I decided to test drive OneLook Reverse Dictionary and Thesaurus. I plugged in a search term: “horse breed with spots” and hit “Enter.” Here are the first four answers in a list of 100: “appaloosa, dalmatian, pointer, Holstein.: The word I had in mind was “pinto” which came in at #52. So I guess this search is most helpful when you know exactly what you’re looking for. That could be problematic if you’re a foreign spy,. Saying “dalmatian” when you should say “dapple” could get you outed.
Being a thesaurus, the site is also good for finding synonyms. An added bonus is that you can find crossword puzzle answers when all you know are a couple of letters (which hardly seems sporting).
The idea behind Descriptionary: A Thematic Dictionary (4th edition), by Marc McCutcheon is to pin down the right word by looking at a category and sometimes its subcategory. As the author says in the book’s introduction, “Consult Descriptionary whenever you are tempted to use words such as whatchamacallit, thingamajig, or doohickey . . .”
For example, say you want to find WWII slang for food, you’d go to World War II Slang in the Military category. There you’d find terms like shimmy pudding for Jell-O, kennel rations for hash or meat loaf, and tin titty for canned milk. (The mess hall–or ptomaine alley–isn’t necessarily known for polite conversation.)
My advice is find the terms you want, then take time to browse because you’re almost certain to turn up other gems.

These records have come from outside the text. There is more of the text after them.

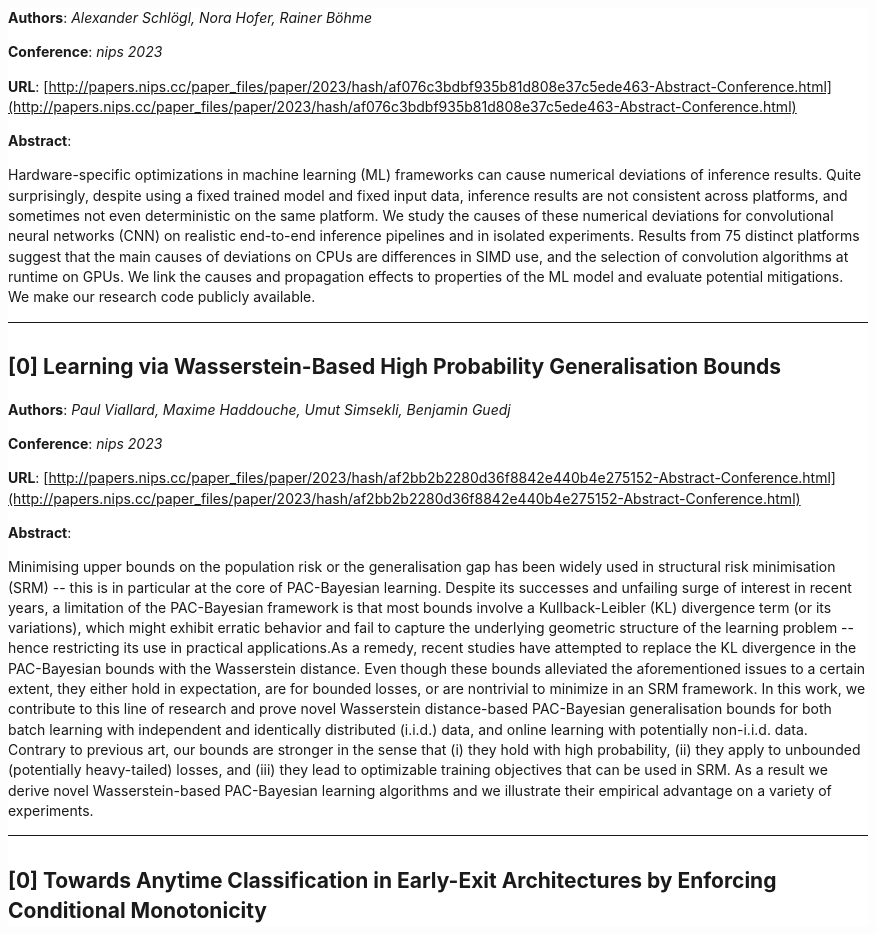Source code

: **Authors**: *Alexander Schlögl, Nora Hofer, Rainer Böhme*

**Conference**: *nips 2023*

**URL**: [http://papers.nips.cc/paper_files/paper/2023/hash/af076c3bdbf935b81d808e37c5ede463-Abstract-Conference.html](http://papers.nips.cc/paper_files/paper/2023/hash/af076c3bdbf935b81d808e37c5ede463-Abstract-Conference.html)

**Abstract**:

Hardware-specific optimizations in machine learning (ML) frameworks can cause numerical deviations of inference results. Quite surprisingly, despite using a fixed trained model and fixed input data, inference results are not consistent across platforms, and sometimes not even deterministic on the same platform. We study the causes of these numerical deviations for convolutional neural networks (CNN) on realistic end-to-end inference pipelines and in isolated experiments. Results from 75 distinct platforms suggest that the main causes of deviations on CPUs are differences in SIMD use, and the selection of convolution algorithms at runtime on GPUs. We link the causes and propagation effects to properties of the ML model and evaluate potential mitigations. We make our research code publicly available.

----

## [0] Learning via Wasserstein-Based High Probability Generalisation Bounds

**Authors**: *Paul Viallard, Maxime Haddouche, Umut Simsekli, Benjamin Guedj*

**Conference**: *nips 2023*

**URL**: [http://papers.nips.cc/paper_files/paper/2023/hash/af2bb2b2280d36f8842e440b4e275152-Abstract-Conference.html](http://papers.nips.cc/paper_files/paper/2023/hash/af2bb2b2280d36f8842e440b4e275152-Abstract-Conference.html)

**Abstract**:

Minimising upper bounds on the population risk or the generalisation gap has been widely used in structural risk minimisation (SRM) -- this is in particular at the core of PAC-Bayesian learning. Despite its successes and unfailing surge of interest in recent years, a limitation of the PAC-Bayesian framework is that most bounds involve a Kullback-Leibler (KL) divergence term (or its variations), which might exhibit erratic behavior and fail to capture the underlying geometric structure of the learning problem -- hence restricting its use in practical applications.As a remedy, recent studies have attempted to replace the KL divergence in the PAC-Bayesian bounds with the Wasserstein distance. Even though these bounds alleviated the aforementioned issues to a certain extent, they either hold in expectation, are for bounded losses, or are nontrivial to minimize in an SRM framework.  In this work, we contribute to this line of research and prove novel Wasserstein distance-based PAC-Bayesian generalisation bounds for both batch learning with independent and identically distributed (i.i.d.) data, and online learning with potentially non-i.i.d. data. Contrary to previous art, our bounds are stronger in the sense that (i) they hold with high probability, (ii) they apply to unbounded (potentially heavy-tailed) losses, and (iii) they lead to optimizable training objectives that can be used in SRM. As a result we derive novel Wasserstein-based PAC-Bayesian learning algorithms and we illustrate their empirical advantage on a variety of experiments.

----

## [0] Towards Anytime Classification in Early-Exit Architectures by Enforcing Conditional Monotonicity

The 711-page fourth edition has some new categories, including Brain, Rocks and Gems, and Torture and Punishment.
Is It Ever Finished?
I published Compromise With Sin on June 1st, but it won’t leave me alone. During the night I woke up with the queasy feeling that I’d said pony when I should have said ponies. It could easily have happened, as I originally had one pony pulling a cart, then decided two would be better. Of course, I had to check it out, and fortunately the ponies are plural.
Always read something that will make you look good if you die in the middle of it.